JAMA: Equality-in-Quality in the Era of the Affordable Care Act
Although efforts to improve health care quality are squarely in the sights of the ACA, disparities seem to fall in its programmatic blind spot. On both philosophical and empirical grounds, the highest-quality health care will not be realized unless inequalities are also addressed. Individuals deserve health care that is not only of high quality, but of equally high quality for all (Drs. Matthew M. Davis and Jennifer K. Walter, 8/9).

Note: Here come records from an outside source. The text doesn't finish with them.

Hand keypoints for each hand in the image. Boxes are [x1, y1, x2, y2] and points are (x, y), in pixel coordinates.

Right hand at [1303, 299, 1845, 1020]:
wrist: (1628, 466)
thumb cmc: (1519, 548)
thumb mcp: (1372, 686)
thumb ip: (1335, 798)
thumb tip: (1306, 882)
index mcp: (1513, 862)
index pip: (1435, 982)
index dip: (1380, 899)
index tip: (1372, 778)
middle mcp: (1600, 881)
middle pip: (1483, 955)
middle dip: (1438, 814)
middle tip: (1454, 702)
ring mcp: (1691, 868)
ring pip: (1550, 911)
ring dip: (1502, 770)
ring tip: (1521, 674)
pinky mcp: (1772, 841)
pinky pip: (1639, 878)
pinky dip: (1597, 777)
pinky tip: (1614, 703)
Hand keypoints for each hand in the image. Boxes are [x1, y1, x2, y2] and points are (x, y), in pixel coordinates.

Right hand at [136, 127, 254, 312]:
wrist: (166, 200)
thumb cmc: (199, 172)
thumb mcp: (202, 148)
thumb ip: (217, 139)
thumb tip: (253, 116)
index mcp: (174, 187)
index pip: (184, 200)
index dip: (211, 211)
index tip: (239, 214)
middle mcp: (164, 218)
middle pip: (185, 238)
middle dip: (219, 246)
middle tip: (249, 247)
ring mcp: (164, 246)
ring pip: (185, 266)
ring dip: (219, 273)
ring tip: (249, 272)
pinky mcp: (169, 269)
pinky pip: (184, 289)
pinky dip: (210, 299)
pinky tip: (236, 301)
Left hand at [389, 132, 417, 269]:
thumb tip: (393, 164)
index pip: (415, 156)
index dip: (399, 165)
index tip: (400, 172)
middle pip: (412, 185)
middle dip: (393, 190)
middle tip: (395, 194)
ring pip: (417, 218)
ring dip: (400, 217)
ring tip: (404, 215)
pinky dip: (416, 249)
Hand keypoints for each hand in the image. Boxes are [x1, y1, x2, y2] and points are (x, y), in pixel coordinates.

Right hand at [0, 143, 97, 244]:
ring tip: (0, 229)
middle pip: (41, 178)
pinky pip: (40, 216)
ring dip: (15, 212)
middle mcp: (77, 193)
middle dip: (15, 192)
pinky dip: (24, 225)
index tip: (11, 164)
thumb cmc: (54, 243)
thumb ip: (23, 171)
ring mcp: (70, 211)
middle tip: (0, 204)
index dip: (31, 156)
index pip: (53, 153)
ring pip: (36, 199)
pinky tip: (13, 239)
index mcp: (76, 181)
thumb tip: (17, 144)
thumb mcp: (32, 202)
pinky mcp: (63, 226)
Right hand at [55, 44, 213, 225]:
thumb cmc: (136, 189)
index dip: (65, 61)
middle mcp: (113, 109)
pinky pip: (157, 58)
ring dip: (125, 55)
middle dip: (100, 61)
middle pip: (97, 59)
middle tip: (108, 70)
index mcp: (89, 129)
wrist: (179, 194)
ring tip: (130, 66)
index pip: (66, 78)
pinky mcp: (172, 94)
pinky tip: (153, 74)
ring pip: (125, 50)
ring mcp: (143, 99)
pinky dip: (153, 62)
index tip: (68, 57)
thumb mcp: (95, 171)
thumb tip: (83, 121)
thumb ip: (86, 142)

JAMA: The Hazards of Evidence-Based MedicineAssessing Variations in Care
Patients rely on physicians and other health care professionals to deliver the most amount of information possible about treatment risks and benefits. Patients then can consider these issues in the context of their own individual preferences. Policy makers should not interfere with this process unless the evidence they use to mandate care is substantial. Because of uncertainty in the integrity of most administrative databases and registries and the inherent limitation in the amount of information they contain about patient care, policy should only rarely be made based on findings from these sources (Drs. Edward H. Livingston and Robert A. McNutt, 8/17).